此函数的第一部分是可选的,但仍然很有帮助

MidiFile file = new MidiFile(filen);
Console.WriteLine("Here are some possible tracks for you to choose from:");
for (int i = 0; i < file.Tracks; i++)
{
    string instrument = "";
    var events = file.Events.GetTrackEvents(i);
    foreach (var x in events)
    {
        if (x is PatchChangeEvent)
        {
            instrument = (x as PatchChangeEvent).ToString().Split(':')[1].Replace(" " + x.Channel + " ", "");
            break;
        }
    }
    if (!string.IsNullOrWhiteSpace(instrument)) Console.WriteLine(i + ": " + instrument);
}

此代码打开文件并获取 MIDI 文件中的音轨。Anvil Studio 格式化的 MIDI 文件中的每个音轨都有多个音轨,其中音轨零描述了每分钟节拍数(BPM)等信息,以及其他有助于我们精确确定音符发生时间的信息。所有其他音轨都包含一个 PatchChangeEvent(音色变化事件)。这告诉 MIDI 文件使用哪种类型的声音,例如小号、钢琴、小提琴等。我们检查每个音轨的唯一 PatchChangeEvent。PatchChangeEvent.ToString() 的格式为“{时间} PatchChange Ch: {通道号} {音色名称}”,因此获取冒号后面的所有内容并移除通道号即可获得乐器名称。音轨 0 在使用 Anvil 格式化时不会有 PatchChangeEvents,因为它没有要播放的音符。这意味着如果乐器为空,我们可以将该音轨排除在显示给用户的列表中。

现在,让我们看看一些时间信息

var trackevents = file.Events.GetTrackEvents(trackN);
//this is the track 0 will have tempo information
var tempoGetter = file.Events.GetTrackEvents(0);
List<MidiNote> notes = new List<MidiNote>();
int tempo = 0;
foreach (var e in tempoGetter)
{
    //get the tempo and drop out of that track
    if (e is TempoEvent)
    {
        //tempo in milliseconds
        tempo = (e as TempoEvent).MicrosecondsPerQuarterNote / 1000;
        break;
    }
}

我们首先获取用户指定的音轨 0 和旋律音轨的信息。音轨 0 包含我们需要的所有信息。我们遍历音轨 0 中的每个事件。如果它是 tempo 事件(速度事件),我们就获取每四分音符的毫秒数。
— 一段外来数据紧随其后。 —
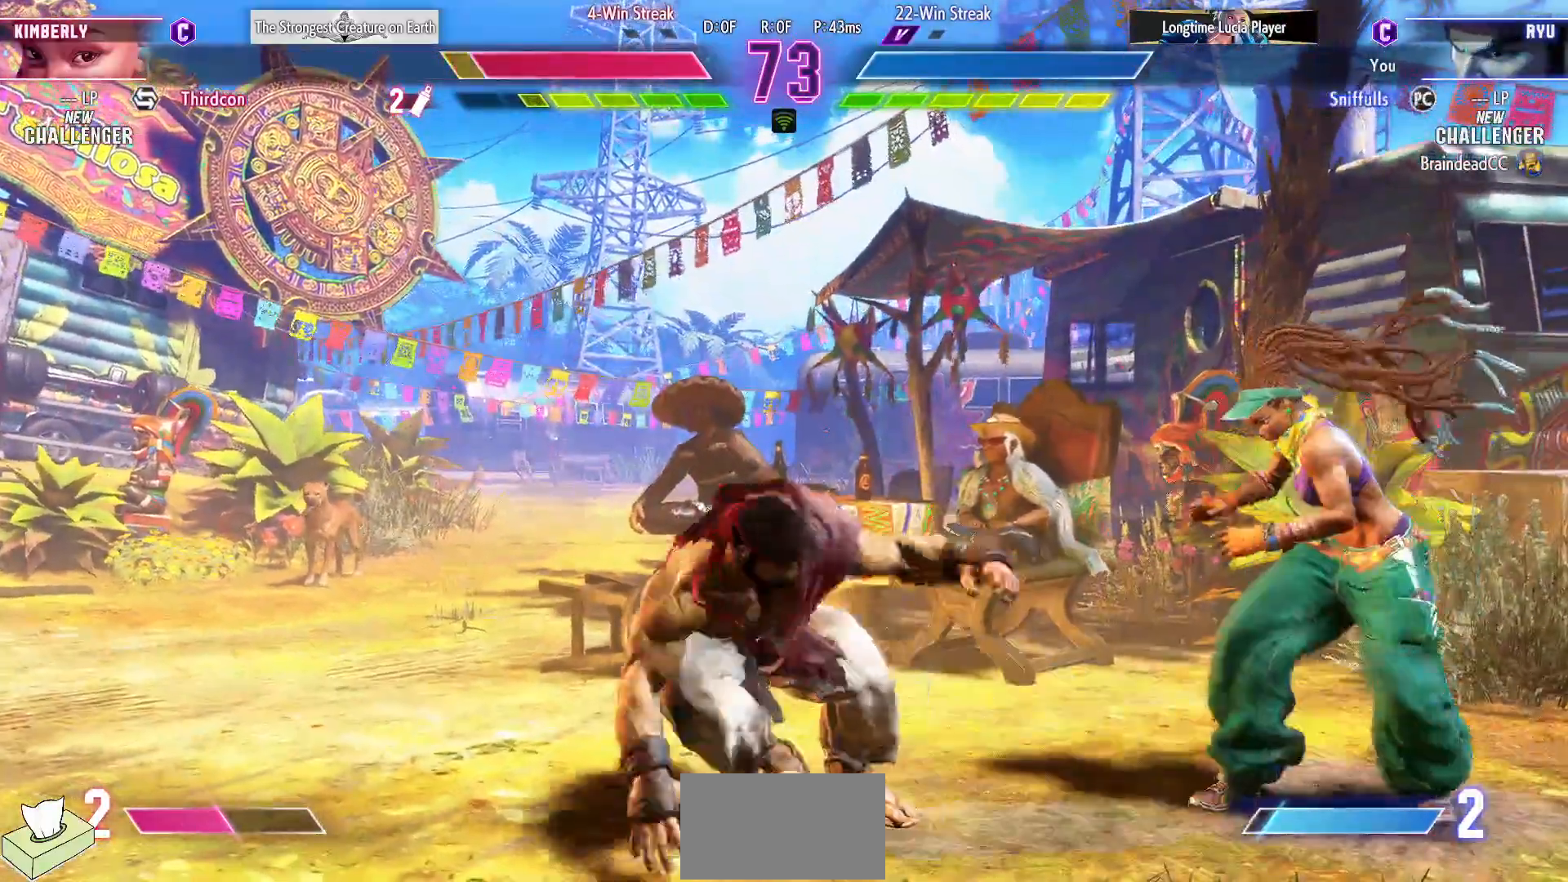
{"buttons": [], "events": [[17, "DPAD_LEFT", "up"], [283, "DPAD_UP", "down"], [467, "DPAD_UP", "up"]]}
由于只有一个 tempo 事件,循环随后就会中断以节省时间。

在开始处理所有信息之前,我们必须读取每个音符

for (int i = 0; i < trackevents.Count; i++)
{
    //for every note
    MidiEvent e = trackevents[i];
    //if it's a note turning ON
    if (e is NoteOnEvent)
    {
        //the note on event, contains the time, volume, and the length of note
        var On = e as NoteOnEvent;
        //the note event, contains the midi note number (pitch)
        var n = e as NoteEvent;
        //the absolute time (in delta ticks) over the delta ticks per quarter note times the number of milliseconds per quarter note = time in milliseconds
        notes.Add(new MidiNote(On.NoteLength, midi[n.NoteNumber], (long)((On.AbsoluteTime / (float)file.DeltaTicksPerQuarterNote) * tempo), On.Velocity));
    }
}

您可能已经注意到,MIDI 文件中包含各种类型的事件。在此代码块中,我们将重点关注 NoteEventNoteOnEvent。每次发生音符事件时,都会将一个新的 MidiNote 添加到音符列表中。MidiNote 定义如下

public struct MidiNote
{
    public int duration;
    public int frequency;
    public long startTime;
    public int volume;
    public int button;
    public bool? importance;//null = low,false=mid,true=high
    public MidiNote(int duration, double frequency, long startTime, int volume)
    {
        this.duration = duration;
        this.frequency = (int)frequency;
        this.startTime = startTime;
        this.volume = volume;
        button = 0;
        importance = null;
    }
    public override string ToString()
    {
        return "@" + startTime + "-" + (startTime + duration) + ":" + frequency;
    }
}

每个音符定义了用于定义按钮和重要性的频率、持续时间和音量。它们还定义了音符开始的时间(以毫秒为单位)。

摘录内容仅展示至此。